[EXCERPT]
Reviewers criticised Apple for continuing to include a Lightning port on its iPhones despite the widespread adoption of USB-C, especially as Apple had already pioneered adoption of USB-C as the primary connector for both data and power on the iPad Pro and MacBook lineups.

Apple claimed that it continued to use Lightning because replacing it would supposedly produce "an unprecedented amount of electronic waste". Some reviewers, like Business Insider senior tech correspondent Lisa Eadicicco, posited that it was simply because Apple wanted to continue profiting from its proprietary chargers and accessories.

===MFi certification===
Apple introduced the MFi Program, referring to "Made for iPhone/iPod/iPad", to increase the quality of third-party accessories and consumer confidence.
[/EXCERPT]
[SUPPLIED MATERIAL]
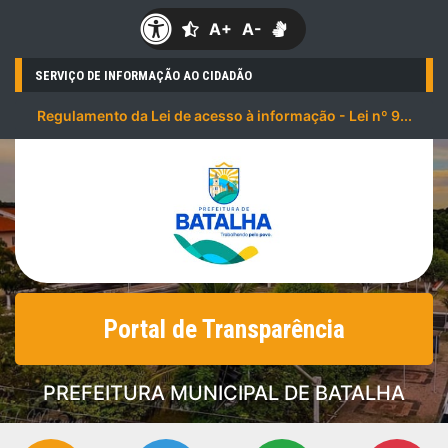
A+
A-
SERVIÇO DE INFORMAÇÃO AO CIDADÃO
Regulamento da Lei de acesso à informação - Lei nº 9...
Portal de Transparência
PREFEITURA MUNICIPAL DE BATALHA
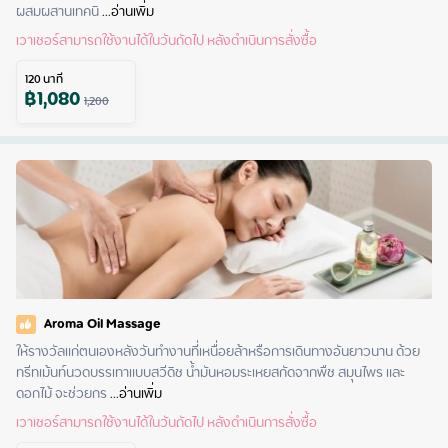
ผสมผสานเทคนิ
 ...
อ่านเพิ่ม
เวาเชอร์สามารถใช้งานได้ในวันถัดไป หลังดำเนินการสั่งซื้อ
120
นาที
฿
1,080
1,200
Aroma Oil Massage
ให้รางวัลแก่ตนเองหลังวันทำงานที่เหนื่อยล้าหรือการเดินทางอันยาวนาน ด้วย
ทรีทเม้นท์นวดบรรเทาแบบสวีดิช น้ำมันหอมระเหยสกัดจากพืช สมุนไพร และ
ดอกไม้ จะช่วยกร
 ...
อ่านเพิ่ม
เวาเชอร์สามารถใช้งานได้ในวันถัดไป หลังดำเนินการสั่งซื้อ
[/SUPPLIED MATERIAL]
* PROBLEM 1:
According to the passage about Apple's Lightning port, what reason did Apple give for continuing to use it?
* PROBLEM 2:
Extend the passage about Apple's Lightning port, picking up after its final sentence.

* EXPECTED ANSWER 1:
Apple claimed that replacing Lightning would produce "an unprecedented amount of electronic waste."

* EXPECTED ANSWER 2:
===Black contacts===
A known failure mode of Lightning plugs is power contacts turning black over time, sometimes causing the affected side of the connector to cease functioning. When the plug is inserted or unplugged while powered, a brief spark may occur between the mating power contacts in the plug and socket, eroding their gold plating. Because the Lightning plug's contacts are unprotected, if touched by a user's fingers, the accessible surface can easily become contaminated by conductive substances, such as sweat and salts. Ionic contaminants then allow the base metal of the contact, exposed by the damaged plating, to undergo electrolytic corrosion. The remaining gold plating wears off mechanically and through further sparking, progressively exposing the corroded base metal, which appears black. A good practice is to never touch a gold-plated connector with the fingers.

In 2019, Apple released new versions of the Lightning connector and ceased production of the older versions. These new versions included many improvements, including a more robust, silver-colored ruthenium–rhodium contact plating instead of gold.